**Required work:** Examine each line of the data. Copy the line if it includes the word "alla".
•••••
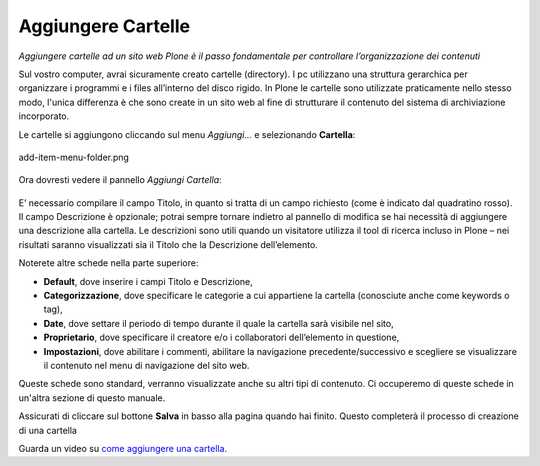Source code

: Aggiungere Cartelle
===================

*Aggiungere cartelle ad un sito web Plone è il passo fondamentale per
controllare l’organizzazione dei contenuti*


Sul vostro computer, avrai sicuramente creato cartelle (directory). I
pc utilizzano una struttura gerarchica per organizzare i programmi e
i files all’interno del disco rigido. In Plone le cartelle sono utilizzate
praticamente nello stesso modo, l'unica differenza è che sono create in
un sito web al fine di strutturare il contenuto del sistema di archiviazione
incorporato.

Le cartelle si aggiungono cliccando sul menu *Aggiungi…* e selezionando
**Cartella**:

.. figure:: ../_static/addnewmenu.png
   :align: center
   :alt: add-item-menu-folder.png

   add-item-menu-folder.png

Ora dovresti vedere il pannello *Aggiungi Cartella*:

.. figure:: ../_static/addfolder.png
   :align: center
   :alt: 


E’ necessario compilare il campo Titolo, in quanto si tratta di un campo
richiesto (come è indicato dal quadratino rosso). Il campo Descrizione è
opzionale; potrai sempre tornare indietro al pannello di modifica se hai
necessità di aggiungere una descrizione alla cartella. Le descrizioni sono
utili quando un visitatore utilizza il tool di ricerca incluso in Plone –
nei risultati saranno visualizzati  sia il Titolo che la Descrizione
dell’elemento.

Noterete altre schede nella parte superiore:

* **Default**, dove inserire i campi Titolo e Descrizione,
* **Categorizzazione**, dove specificare le categorie a cui appartiene la
  cartella (conosciute anche come keywords o tag),
* **Date**, dove settare il periodo di tempo durante il quale la cartella sarà
  visibile nel sito,
* **Proprietario**, dove specificare il creatore e/o i collaboratori
  dell’elemento in questione, 
* **Impostazioni**, dove abilitare i commenti, abilitare la navigazione
  precedente/successivo e scegliere se visualizzare il contenuto nel menu di
  navigazione del sito web.

Queste schede sono standard, verranno visualizzate anche su altri tipi di
contenuto. Ci occuperemo di queste schede in un'altra sezione di questo manuale.

Assicurati di cliccare sul bottone **Salva** in basso alla pagina quando hai
finito. Questo completerà il processo di creazione di una cartella 

Guarda un video su `come aggiungere una cartella <http://dist.plone.org/media/video/plone4-user-manual/foldercreation.html>`_.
•••••
**Solution to this exercise:**
necessità di aggiungere una descrizione alla cartella. Le descrizioni sono
Assicurati di cliccare sul bottone **Salva** in basso alla pagina quando hai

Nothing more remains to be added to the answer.